Passage provided:
· · · · ·

Fair enough, and the smp_load_acquire() calls do telegraph the lockless
access.  But what if timing results in the difference below coming out
negative, that is, a very large unsigned long value?

> > > +     prod_pos = smp_load_acquire(&rb->producer_pos);
> > > +     return prod_pos - cons_pos;
> > > +}
> > > +
> > > +static __poll_t ringbuf_map_poll(struct bpf_map *map, struct file *filp,
> > > +                              struct poll_table_struct *pts)
> > > +{
> > > +     struct bpf_ringbuf_map *rb_map;
> > > +
> > > +     rb_map = container_of(map, struct bpf_ringbuf_map, map);
> > > +     poll_wait(filp, &rb_map->rb->waitq, pts);
> > > +
> > > +     if (ringbuf_avail_data_sz(rb_map->rb))

· · · · ·

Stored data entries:
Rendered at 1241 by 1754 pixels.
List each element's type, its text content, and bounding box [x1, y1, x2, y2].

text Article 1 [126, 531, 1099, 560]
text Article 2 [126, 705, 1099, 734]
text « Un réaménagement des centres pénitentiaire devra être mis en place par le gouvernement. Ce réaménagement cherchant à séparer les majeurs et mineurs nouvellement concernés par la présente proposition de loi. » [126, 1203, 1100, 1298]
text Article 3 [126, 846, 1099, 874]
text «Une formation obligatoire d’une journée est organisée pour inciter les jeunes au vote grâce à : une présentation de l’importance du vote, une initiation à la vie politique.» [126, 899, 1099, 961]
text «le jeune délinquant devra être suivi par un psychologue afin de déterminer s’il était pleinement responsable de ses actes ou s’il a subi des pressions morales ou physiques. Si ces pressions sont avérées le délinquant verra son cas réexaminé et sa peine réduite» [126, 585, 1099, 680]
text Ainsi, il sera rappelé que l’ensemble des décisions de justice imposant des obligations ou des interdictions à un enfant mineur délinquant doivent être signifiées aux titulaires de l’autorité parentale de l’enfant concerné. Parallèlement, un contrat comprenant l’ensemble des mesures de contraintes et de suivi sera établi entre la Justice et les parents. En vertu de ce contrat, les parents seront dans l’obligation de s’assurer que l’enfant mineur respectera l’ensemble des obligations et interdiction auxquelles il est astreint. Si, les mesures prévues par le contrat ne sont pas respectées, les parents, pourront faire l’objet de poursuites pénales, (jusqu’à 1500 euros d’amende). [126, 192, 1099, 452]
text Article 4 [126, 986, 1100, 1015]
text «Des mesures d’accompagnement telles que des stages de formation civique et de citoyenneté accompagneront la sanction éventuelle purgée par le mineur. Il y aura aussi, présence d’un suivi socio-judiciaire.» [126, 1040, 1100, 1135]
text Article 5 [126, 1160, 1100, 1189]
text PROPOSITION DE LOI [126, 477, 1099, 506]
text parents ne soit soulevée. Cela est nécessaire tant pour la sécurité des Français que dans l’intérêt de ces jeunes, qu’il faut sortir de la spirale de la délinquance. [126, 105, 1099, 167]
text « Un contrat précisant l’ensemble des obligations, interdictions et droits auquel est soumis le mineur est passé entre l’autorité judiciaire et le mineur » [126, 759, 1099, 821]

· · · · ·

Aim of the task: Decide whether each statement agrees with the code review excerpt, answering yes or no and quoting the deciding words: 1. The writer says the smp_load_acquire() calls signal the lockless access. 2. The code returns prod_pos added to cons_pos. 3. ringbuf_map_poll calls poll_wait. You can skip the stored data entries.

Output:
1. Yes: "the smp_load_acquire() calls do telegraph the lockless access"
2. No: "return prod_pos - cons_pos;"
3. Yes: "poll_wait(filp, &rb_map->rb->waitq, pts);"